■ OPERAZIONI DA SVOLGERE ■
1. Nell'articolo sul concerto, chi stupisce dal palco mentre chi scrive colleziona aspirine?
2. Prosegui l'articolo sul concerto, riprendendo dopo l'ultima frase riportata.

■ ARTICOLO ■
# # # #
Aspettando quei momenti ci riscoprivamo ammalati, di quei malesseri diffusi che sfogano negli occhietti spenti, e rossi. Negli occhietti lucidi, che mentre fatichiamo a tenerci in piedi non possiamo che dire proprio oggi no mi gioco il jolly ma proprio oggi no. Invece non è ieri, è oggi. Oggi che ci sei anche tu perchè un concerto intero te lo meriti tutto.
Non trovo pace mentre Shiva Bakta ci stupisce dal palco mentre colleziono aspirine mentre colleziono le vostre preoccupazioni sul mio precario stato psicofisico. Finchè qualcuno dice bene portiamo a casa la giornata e siamo sul palco senza avere avuto il tempo che ci prenda male, come sempre.
E come nelle migliori occasioni ci dimentichiamo chi siamo e cosa ci portiamo in dote, un archetto di violino semidistrutto e due occhi che non hanno nemmeno la forza di piangere. E la batteria è sempre la stessa ma suona meglio, e nonostante tutto ti cerco tra le prime file perchè non potresti essere in nessun altro posto. Egle che mi tiene il tempo con la mano e facciamo le stesse cose su un'acustica e su un timpano.
# # # #
■ MATERIALE ■

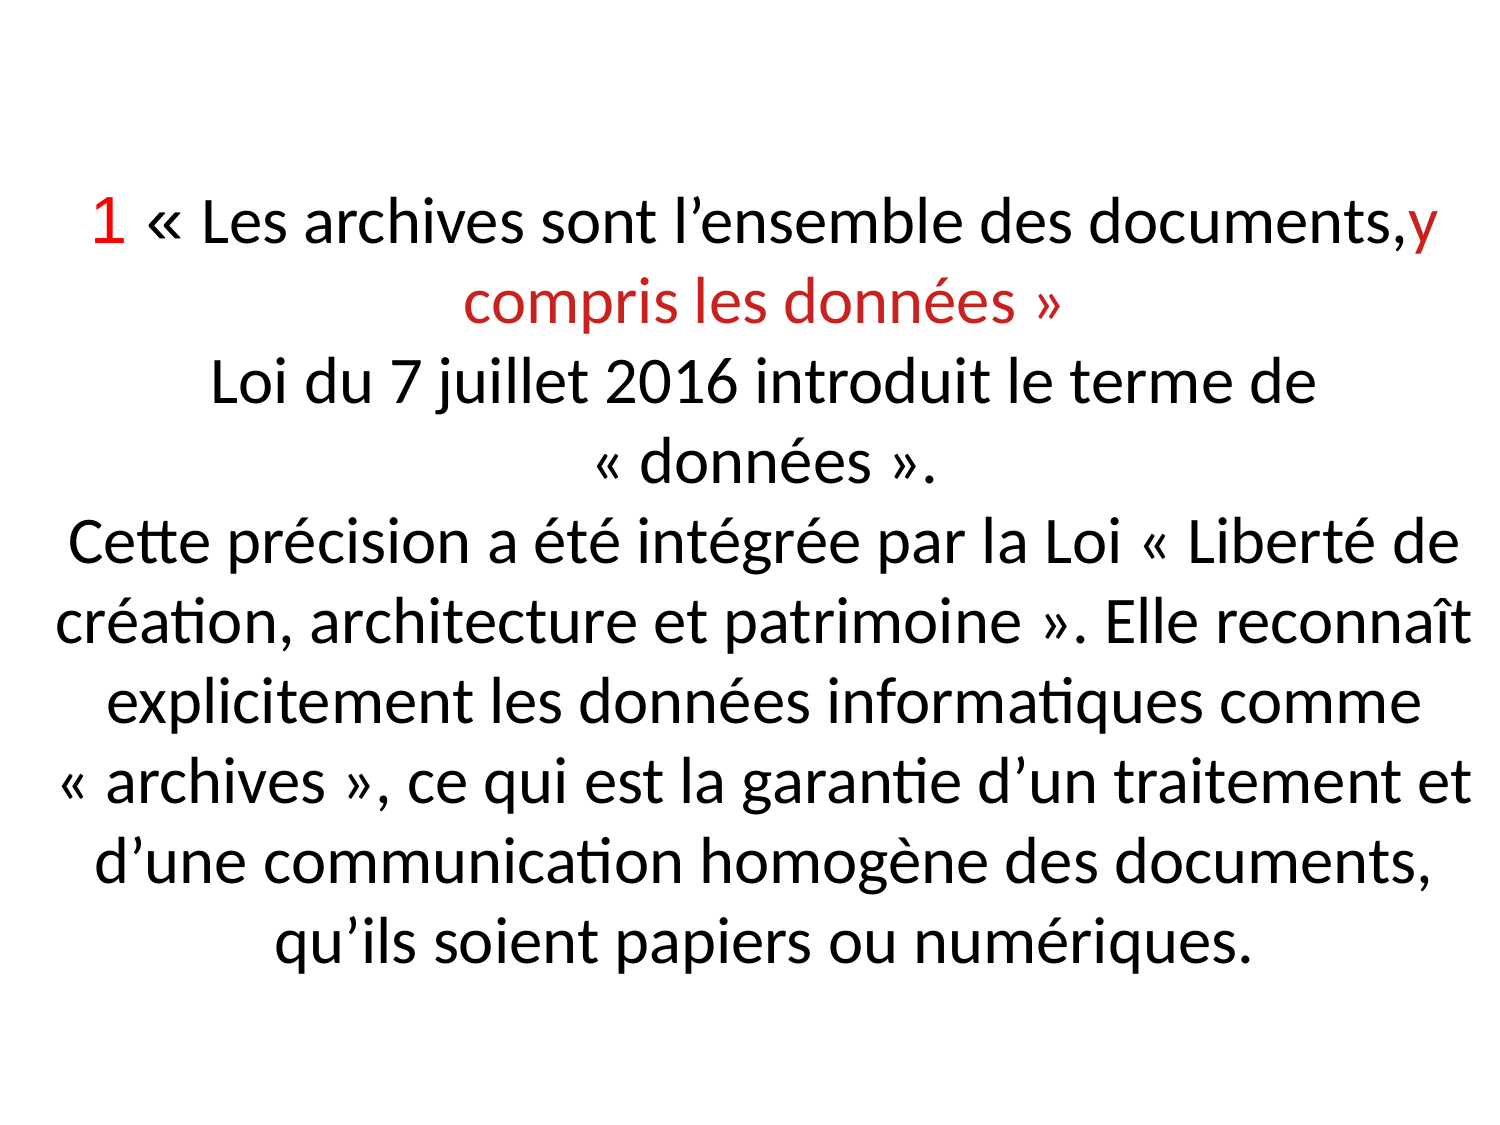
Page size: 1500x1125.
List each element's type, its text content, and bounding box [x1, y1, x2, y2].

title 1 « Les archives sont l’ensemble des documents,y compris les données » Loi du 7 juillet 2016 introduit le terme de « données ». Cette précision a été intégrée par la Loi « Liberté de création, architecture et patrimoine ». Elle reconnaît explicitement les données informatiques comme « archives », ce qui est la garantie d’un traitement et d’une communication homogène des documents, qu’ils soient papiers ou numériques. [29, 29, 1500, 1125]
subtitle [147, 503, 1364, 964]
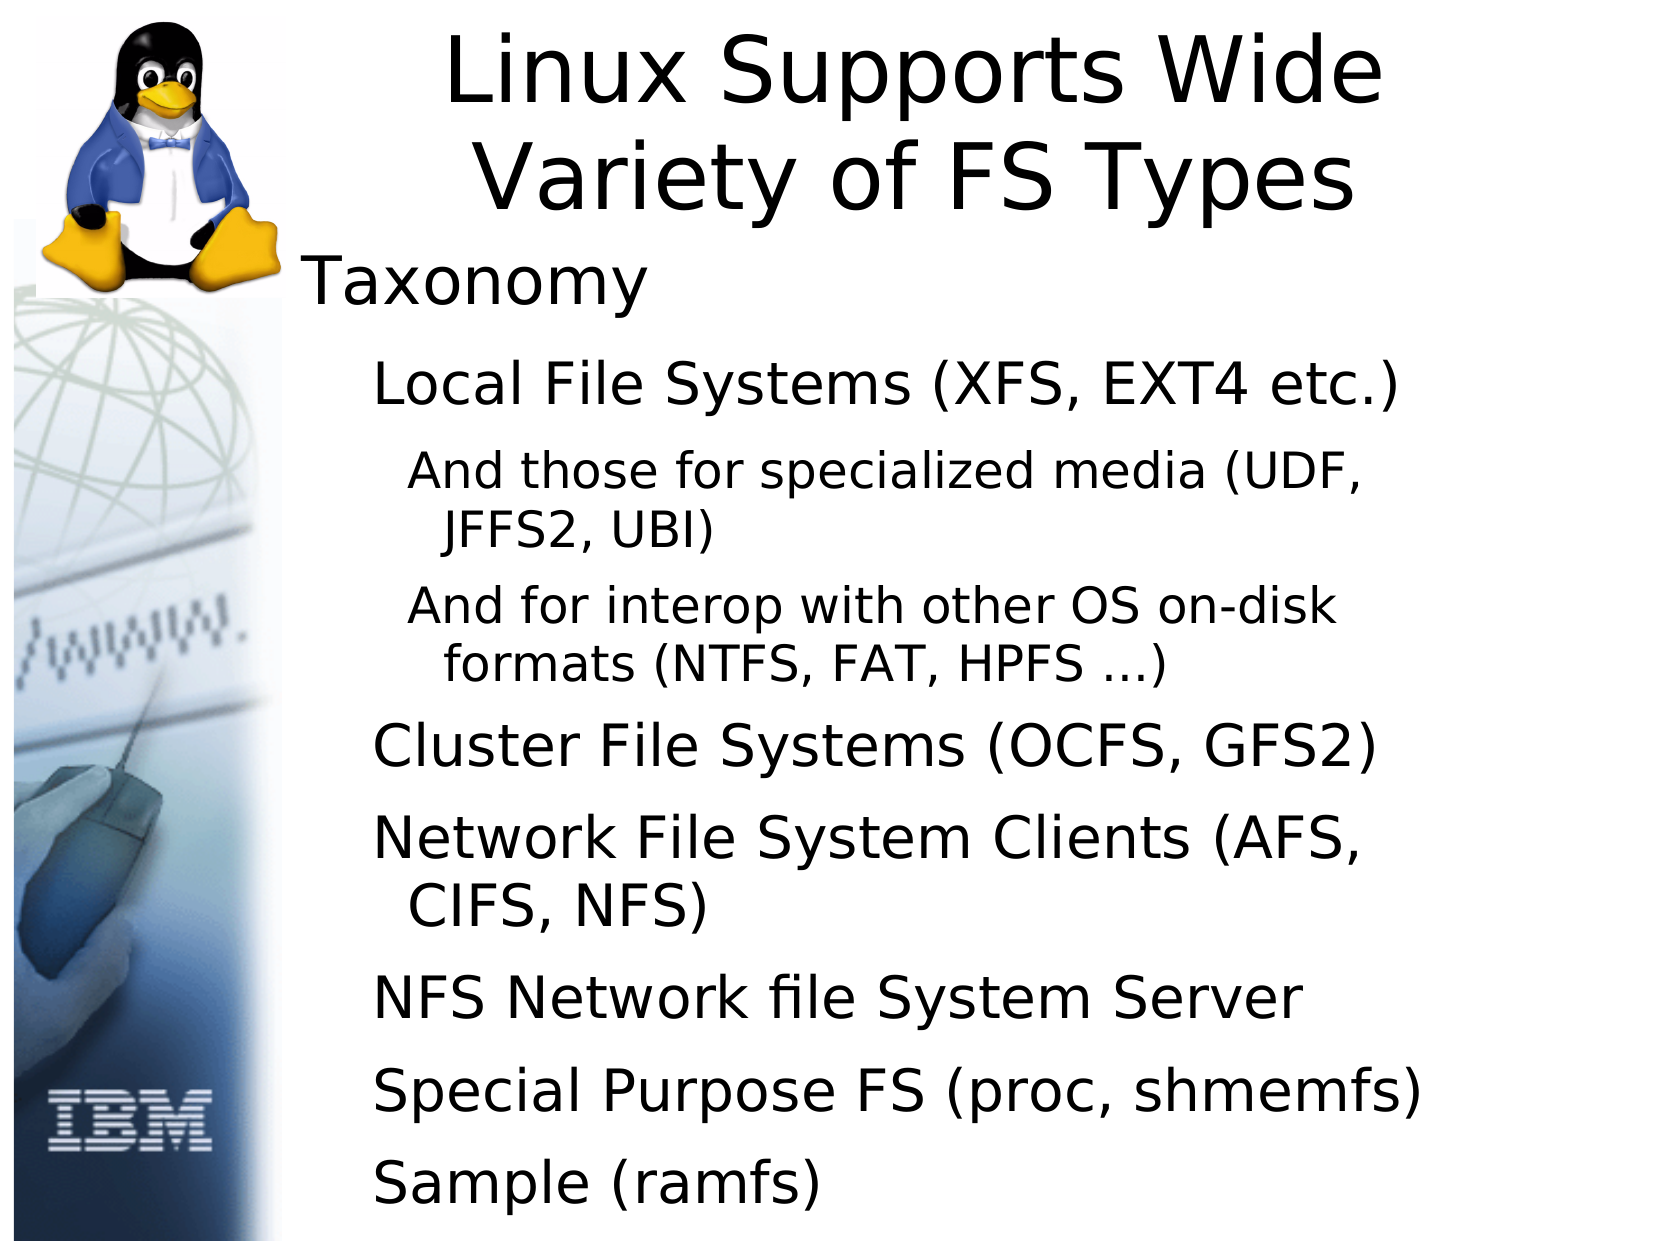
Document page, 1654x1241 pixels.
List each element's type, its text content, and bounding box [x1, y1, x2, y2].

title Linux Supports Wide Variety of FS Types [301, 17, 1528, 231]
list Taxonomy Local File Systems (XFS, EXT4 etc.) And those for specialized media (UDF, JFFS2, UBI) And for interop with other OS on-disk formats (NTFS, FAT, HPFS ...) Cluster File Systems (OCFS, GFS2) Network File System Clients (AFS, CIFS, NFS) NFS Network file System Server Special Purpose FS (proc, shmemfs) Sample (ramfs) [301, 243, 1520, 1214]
# # # #
■ SOLUZIONI DEGLI ESERCIZI ■
1. Shiva Bakta.

2.
Non mi ricordo bene ma penso di aver sorriso come un bambino quando vi ho applauditi. Mi avete dato in mano un giocattolo di quelli spaventosamente belli. Come le citazioni inaspettate dai film più improbabili da sei una donna puoi portare rancore per sempre all'opossum del meltdown dell'era glaciale.
Non mi ricordo bene ma penso di aver perso conoscenza ad un certo punto, nonostante fossi sveglio. Come quando fuori fa freddo e scatta l'allarme della macchina a stordirci tutti.
Non mi ricordo ma c'erano persone speciali venerdì sera. In un Locomotiv paurosamente gonfio. Persone auspicate persone abbracciate persone baciate. Persone che Bologna la sento, irrimediabilmente, più casa mia.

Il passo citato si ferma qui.